Being meat. We are not just our brains - we are our brains in our flesh bodies, and also our unique cocktails of hormones and the like. Being human is a process within a context, not an object.
The Halting Problem is a red herring and I say meh. For example, humans are subject to the Halting Problem too: thinking of humans as capable of carrying out deterministic procedures clearly specified by instructions in your language of choice (let’s say, some kind of English), the same proof goes through: no English instructions describe a procedure by which a human can determine, of any given input English instructions, whether they describe a human-procedure which eventually terminates.

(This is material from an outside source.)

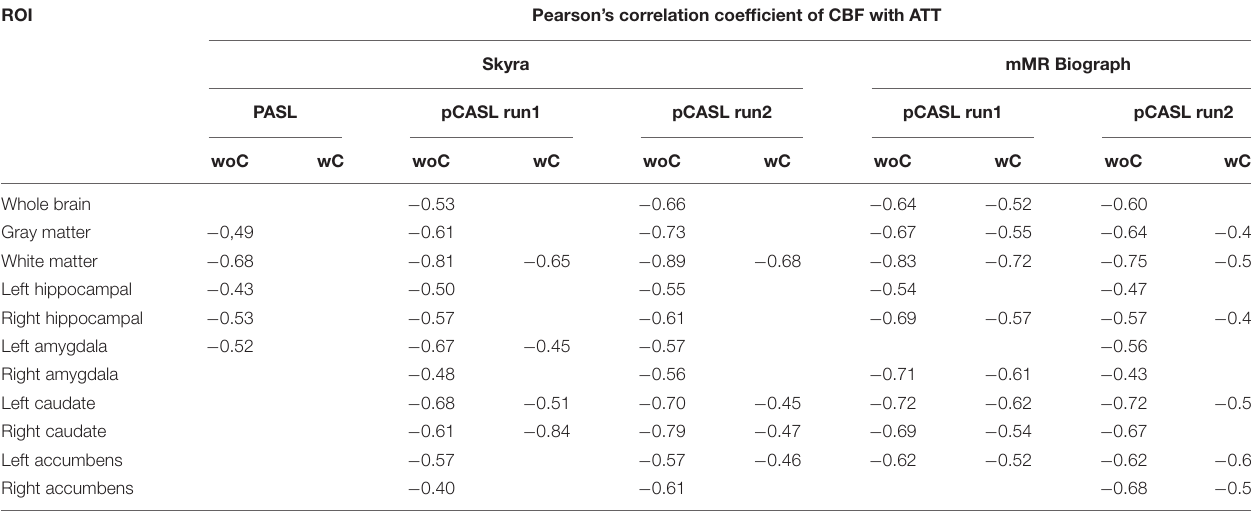
Right amygdala − 0.48 − 0.56 − 0.71 − 0.61 − 0.43 Left caudate − 0.68 − 0.51 − 0.70 − 0.45 Right caudate − 0.61 Left accumbens − 0.57 Right accumbens − 0.40 − 0.61 − 0.68 −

Like I said, meh. It’s just a little parlor trick (well, not just, but as far as its relevance here goes).
Seems like a purely semantic argument to me. There’s a bunch of difference senses of the word “humanity”. Maybe a silicon life form could duplicate the behavioral aspects, but you’d have to ignore the definitions that include our biological specificness. The silicon lifeform is what is it. If you want to put a label on it, it’s probably more useful to use a more specific term like “sapient” or “sentient” that’s more precise. I don’t think a Turing robot would count though - those are just programmed to have similar responses to humans, but they don’t have the same self-recognition or experience as humans or human level artificial intelligences.